• **EXERCISE DIRECTIONS**: Could you rewrite these lines with every "NodeJS" changed to "Node.js" and nothing else altered?

• **DATA FOR PROCESSING**:
------------------------

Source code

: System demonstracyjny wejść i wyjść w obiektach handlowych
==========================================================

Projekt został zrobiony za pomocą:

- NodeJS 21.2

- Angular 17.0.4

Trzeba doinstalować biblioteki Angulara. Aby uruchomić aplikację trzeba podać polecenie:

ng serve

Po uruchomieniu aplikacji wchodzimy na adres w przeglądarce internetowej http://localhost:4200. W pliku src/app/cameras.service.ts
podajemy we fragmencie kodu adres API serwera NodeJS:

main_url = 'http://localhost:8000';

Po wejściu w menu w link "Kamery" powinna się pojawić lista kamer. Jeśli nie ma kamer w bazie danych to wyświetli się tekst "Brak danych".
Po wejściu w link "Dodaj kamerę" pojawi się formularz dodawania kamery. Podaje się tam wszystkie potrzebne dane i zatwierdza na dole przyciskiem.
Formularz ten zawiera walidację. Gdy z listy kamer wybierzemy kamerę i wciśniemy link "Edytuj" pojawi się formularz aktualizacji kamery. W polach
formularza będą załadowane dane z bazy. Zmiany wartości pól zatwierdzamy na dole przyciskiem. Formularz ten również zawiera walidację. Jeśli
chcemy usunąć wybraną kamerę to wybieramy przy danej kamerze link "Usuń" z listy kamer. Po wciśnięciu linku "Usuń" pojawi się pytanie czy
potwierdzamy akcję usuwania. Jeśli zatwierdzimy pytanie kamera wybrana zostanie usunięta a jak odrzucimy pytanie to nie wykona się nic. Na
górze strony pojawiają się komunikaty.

------------------------

• **ANSWER FOR THIS EXERCISE**:
Source code

: System demonstracyjny wejść i wyjść w obiektach handlowych
==========================================================

Projekt został zrobiony za pomocą:

- Node.js 21.2

- Angular 17.0.4

Trzeba doinstalować biblioteki Angulara. Aby uruchomić aplikację trzeba podać polecenie:

ng serve

Po uruchomieniu aplikacji wchodzimy na adres w przeglądarce internetowej http://localhost:4200. W pliku src/app/cameras.service.ts
podajemy we fragmencie kodu adres API serwera Node.js:

main_url = 'http://localhost:8000';

Po wejściu w menu w link "Kamery" powinna się pojawić lista kamer. Jeśli nie ma kamer w bazie danych to wyświetli się tekst "Brak danych".
Po wejściu w link "Dodaj kamerę" pojawi się formularz dodawania kamery. Podaje się tam wszystkie potrzebne dane i zatwierdza na dole przyciskiem.
Formularz ten zawiera walidację. Gdy z listy kamer wybierzemy kamerę i wciśniemy link "Edytuj" pojawi się formularz aktualizacji kamery. W polach
formularza będą załadowane dane z bazy. Zmiany wartości pól zatwierdzamy na dole przyciskiem. Formularz ten również zawiera walidację. Jeśli
chcemy usunąć wybraną kamerę to wybieramy przy danej kamerze link "Usuń" z listy kamer. Po wciśnięciu linku "Usuń" pojawi się pytanie czy
potwierdzamy akcję usuwania. Jeśli zatwierdzimy pytanie kamera wybrana zostanie usunięta a jak odrzucimy pytanie to nie wykona się nic. Na
górze strony pojawiają się komunikaty.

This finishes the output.